Toute la variabilité est représentée dans le set d’apprentissage. Vous devez vous assurer de rassembler les individus représentant toute la variabilité de chaque classe pour la phase d’apprentissage (et si possible de test aussi).
Les mesures utilisées sont suffisamment discriminantes entre les classes. Vous devez vous arranger pour définir et mesurer des attributs qui permettent de séparer efficacement les classes. Vous pourrez le constater visuellement en représentant, par exemple deux attributs quantitatifs sur un graphique en nuage de points, et en y plaçant les items en couleurs différentes en fonction de leur classe. Si des regroupements bien distincts sont visible sur le graphique, vous êtes bons, … sinon c’est mal parti. Utilisez éventuellement des techniques comme l’analyse des composantes principales (ACP) pour visualiser de manière synthétique un grand nombre d’attributs. L’ingénierie et sélection judicieuse des attributs est une partie cruciale, mais difficile de la classification supervisée de type “machine learning”. L’apprentissage profond (“deep learning”) tente de s’en débarrasser en incluant cette partie du travail dans le programme d’apprentissage lui-même.
Le système est statique : pas de changement des attributs des items à classer par rapport à ceux des sets d’apprentissage et de test. Des situations typiques qui peuvent se produire et qui ruinent votre travail sont un été particulièrement chaud et sec par rapport aux saisons pendant lesquelles des plantes ont été prélevées pour le set d’apprentissage. Par conséquent, vos fleurs ont des caractéristiques morphologiques différentes suite à cette longue canicule et sont donc moins bien, voire, totalement mal classées. Un autre exemple serait le changement d’appareil d’IRM qui donne des images légèrement différentes du précédent. Le set d’apprentissage du premier IRM ne permet alors peut-être pas de créer un classifieur capable de classer valablement les analyses réalisées avec le second appareil.
Toutes les classes ont des représentants dans les sets. Il parait assez évident que si le set d’apprentissage ne contient aucun item pour une classe, l’algorithme de classification nevpeut pas être entrainé à reconnaitre celle classe-là. Par contre, il est également indispensable que le set de test soit pourvu d’un minimum d’items par classe, afin d’établir correctement une estimation des performances du classifieur pour chaque classe. attention avec une répartition aléatoire entre apprentissage et test pour des très petits peus de données à ce que cette situation n’apparaissent pas par le biais du hasard.

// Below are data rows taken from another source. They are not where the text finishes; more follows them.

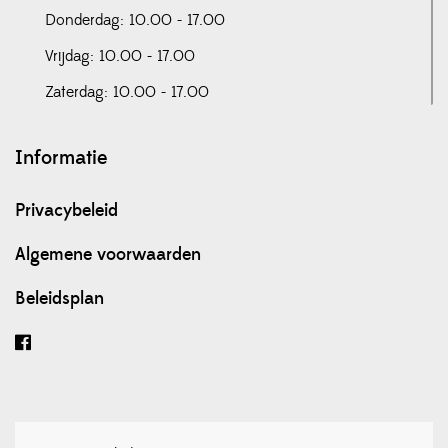
Donderdag: 10.00 - 17.00
Vrijdag: 10.00 - 17.00
Zaterdag: 10.00 - 17.00
Informatie
Privacybeleid
Algemene voorwaarden
Beleidsplan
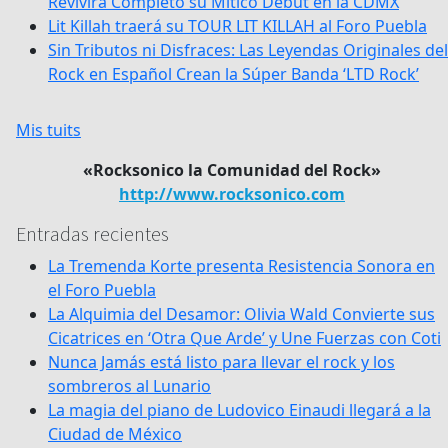
Revivirá Completo su Mítico Debut en la CDMX
Lit Killah traerá su TOUR LIT KILLAH al Foro Puebla
Sin Tributos ni Disfraces: Las Leyendas Originales del
Rock en Español Crean la Súper Banda ‘LTD Rock’
Mis tuits
«Rocksonico la Comunidad del Rock»
http://www.rocksonico.com
Entradas recientes
La Tremenda Korte presenta Resistencia Sonora en
el Foro Puebla
La Alquimia del Desamor: Olivia Wald Convierte sus
Cicatrices en ‘Otra Que Arde’ y Une Fuerzas con Coti
Nunca Jamás está listo para llevar el rock y los
sombreros al Lunario
La magia del piano de Ludovico Einaudi llegará a la
Ciudad de México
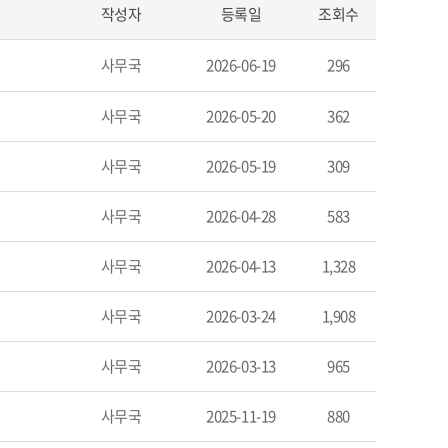
작성자
등록일
조회수
사무국
2026-06-19
296
사무국
2026-05-20
362
사무국
2026-05-19
309
사무국
2026-04-28
583
사무국
2026-04-13
1,328
사무국
2026-03-24
1,908
사무국
2026-03-13
965
사무국
2025-11-19
880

En pratique, ces conditions d’application ne sont pas remplies strictement dans les faits, mais le but est de s’en rapprocher le plus possible. Par exemple, il est impossible en pratique de garantir qu’il n’y ait absolument aucune erreur dans les sets d’apprentissage et de test. Si le taux d’erreur reste faible (quelques pourcents voire encore moins), l’impact de ces erreurs sera suffisamment négligeable. Par contre, avec 20 ou 30% d’erreurs, par exemple, nous ne pourrons plus travailler valablement.